Something I can tell for sure is that "horror" and "gore"share many similarities when it's about looking for a target audience. Guess the link between both is that horror fans tend to be used to lots of violence on a movie than "other genre" fans... Just my opinion I 'm no statistician to prove it

fyfjoe
10-21-2012, 08:33 PM
I'm not just talking about any gory scene in any movie, I'm talking about the gore genre films like The Wizard of Gore, Blood Feast, or Cannibal Holocaust. I mean take Tarantino, most of his films show tons of blood and gore but I would not consider most of them horror with the exceptions being From Dusk Til Dawn and perhaps Grindhouse which is more of a comedy/horror/action.
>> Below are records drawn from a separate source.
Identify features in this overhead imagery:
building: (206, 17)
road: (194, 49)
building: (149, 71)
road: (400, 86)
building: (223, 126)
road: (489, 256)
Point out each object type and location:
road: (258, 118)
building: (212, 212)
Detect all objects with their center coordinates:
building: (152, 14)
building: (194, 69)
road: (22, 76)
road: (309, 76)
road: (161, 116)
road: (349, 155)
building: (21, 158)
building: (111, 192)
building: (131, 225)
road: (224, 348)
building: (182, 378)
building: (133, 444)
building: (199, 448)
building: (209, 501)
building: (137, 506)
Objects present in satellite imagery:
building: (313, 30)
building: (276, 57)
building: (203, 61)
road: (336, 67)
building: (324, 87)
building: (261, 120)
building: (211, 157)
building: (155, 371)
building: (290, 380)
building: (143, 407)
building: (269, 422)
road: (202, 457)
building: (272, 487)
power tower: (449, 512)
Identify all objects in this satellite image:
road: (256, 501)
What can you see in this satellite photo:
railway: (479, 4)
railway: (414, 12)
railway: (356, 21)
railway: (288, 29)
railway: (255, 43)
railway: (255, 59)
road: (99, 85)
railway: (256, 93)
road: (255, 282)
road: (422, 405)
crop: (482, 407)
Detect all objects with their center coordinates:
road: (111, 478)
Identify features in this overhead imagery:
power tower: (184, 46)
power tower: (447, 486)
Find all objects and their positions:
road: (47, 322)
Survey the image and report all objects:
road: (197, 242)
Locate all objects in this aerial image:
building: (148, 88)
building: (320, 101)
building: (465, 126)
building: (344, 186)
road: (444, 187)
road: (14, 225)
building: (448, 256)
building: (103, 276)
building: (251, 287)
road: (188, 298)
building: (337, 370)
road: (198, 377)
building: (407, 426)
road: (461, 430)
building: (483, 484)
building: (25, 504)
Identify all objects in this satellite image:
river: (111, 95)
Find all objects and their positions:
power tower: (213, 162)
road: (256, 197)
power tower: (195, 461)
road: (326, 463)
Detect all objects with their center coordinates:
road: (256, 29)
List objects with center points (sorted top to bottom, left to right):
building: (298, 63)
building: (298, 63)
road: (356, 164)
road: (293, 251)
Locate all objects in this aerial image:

OOps, possibly should have read the question better, or at all for that matter. The films you listed definitely have horror elements.

In that case, I would classify gore as a horror subgenre. Olaf Ittenbach's Dard Divorce would be a good example of that. Possibly Marian Dora's "Cannibal" or most of the German splatter films for that matter.

I could see points from the other side of the discussion though, with films like Tokyo Gore Police, Machine Girl... wouldn't classify those as horror.

guess Neverending said it best "semantics..."

Dara
10-21-2012, 11:57 PM
Watching live autopsies and Gunther Von Hagen can get a bit gorey as can having three sons who like to climb trees etc.Within the context of a film ,avec a story line Gore can definitely be classed as Horror.